● **Data provided**
+--
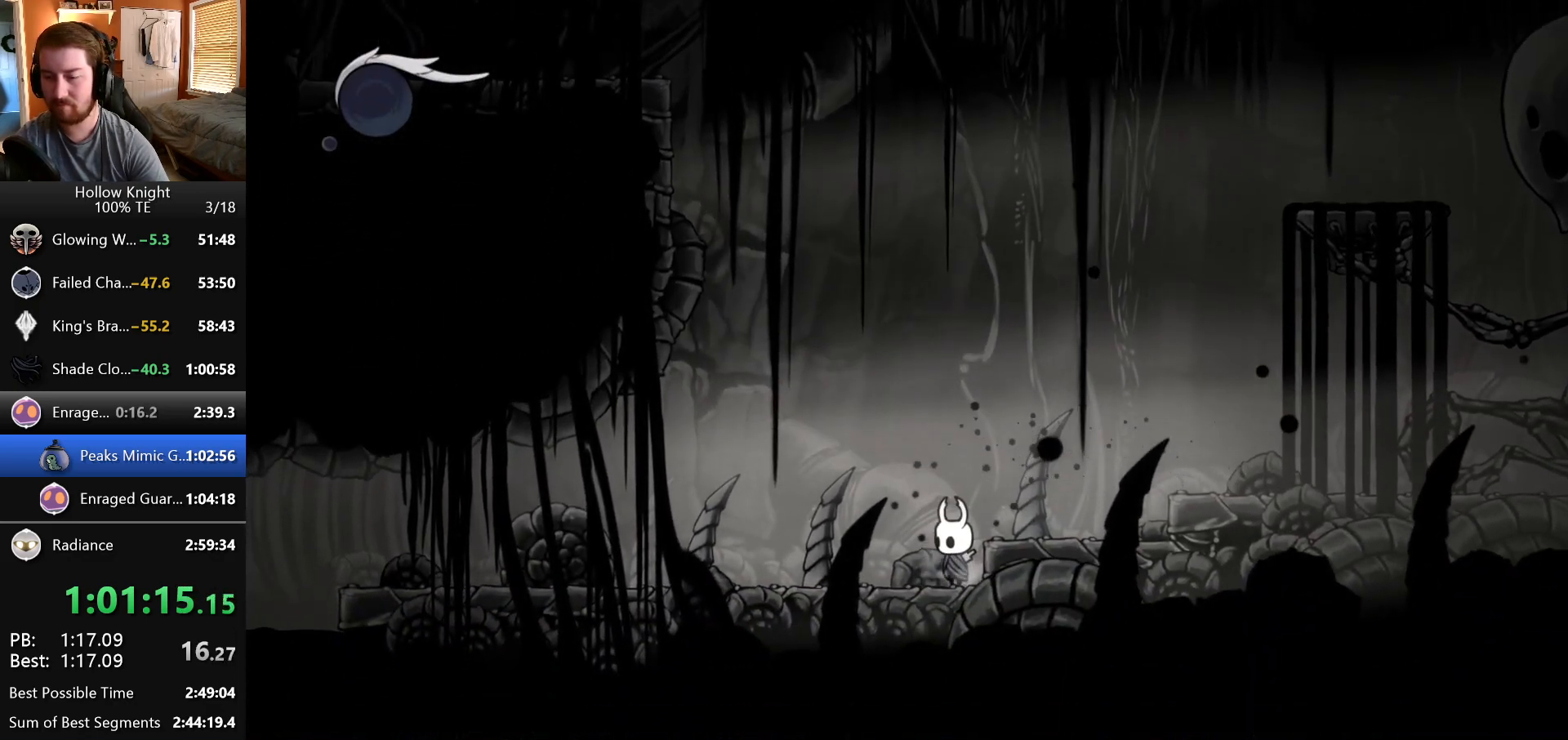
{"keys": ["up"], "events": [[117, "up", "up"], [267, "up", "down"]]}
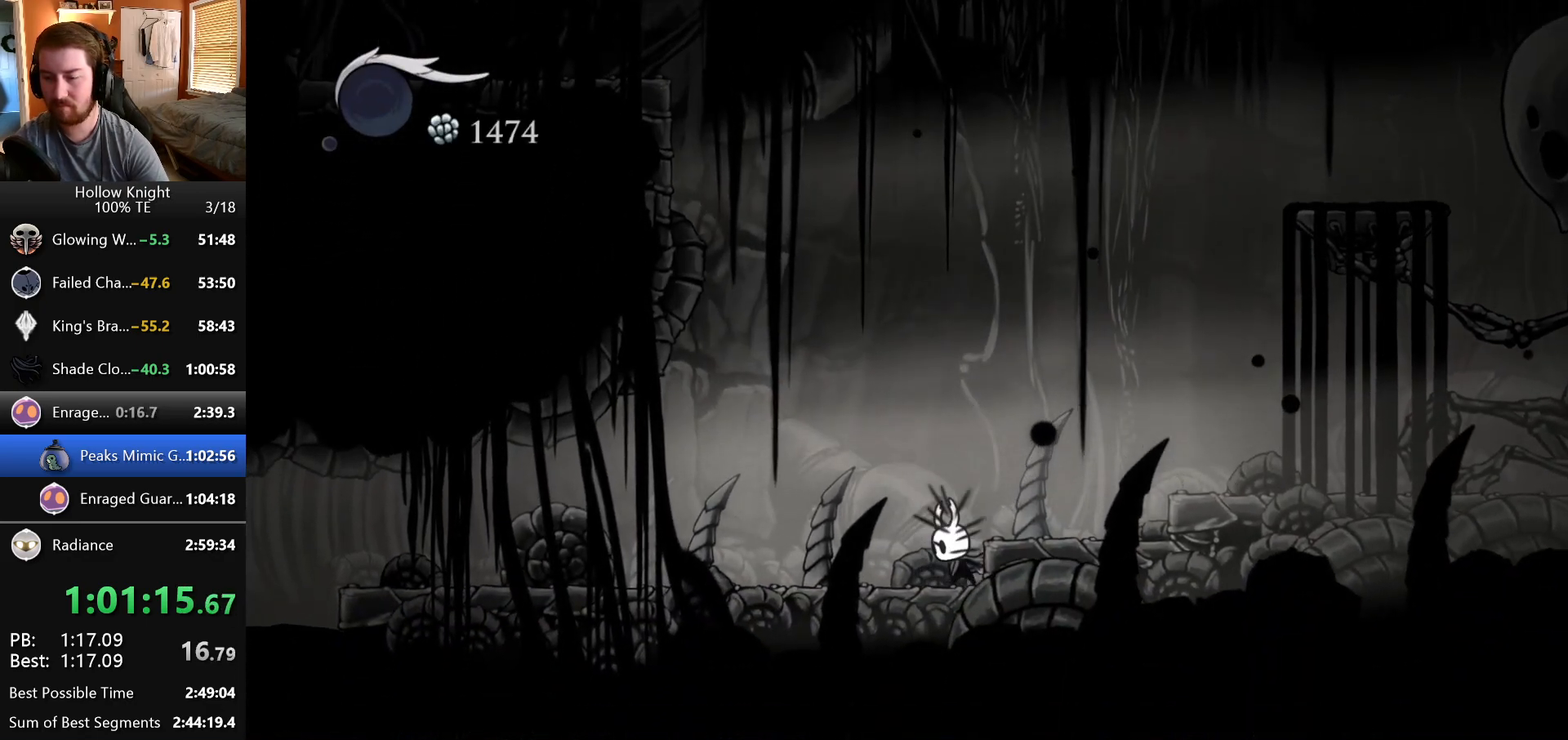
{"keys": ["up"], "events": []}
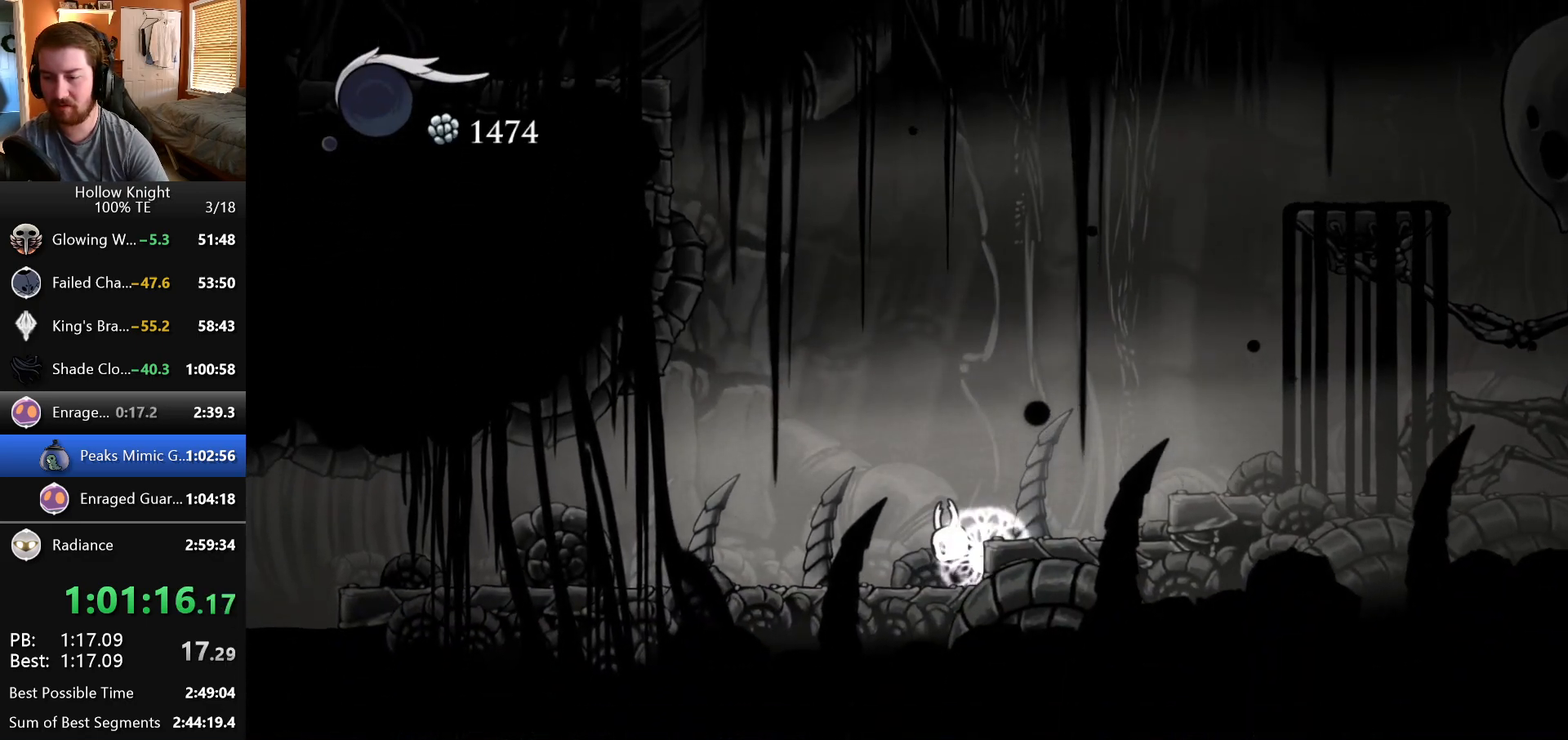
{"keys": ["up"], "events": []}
+--
● **Exercise brief**
When you reach an image, pass over it, and retype all other material exactly.

● **Response**
{"keys": ["up"], "events": [[117, "up", "up"], [267, "up", "down"]]}
{"keys": ["up"], "events": []}
{"keys": ["up"], "events": []}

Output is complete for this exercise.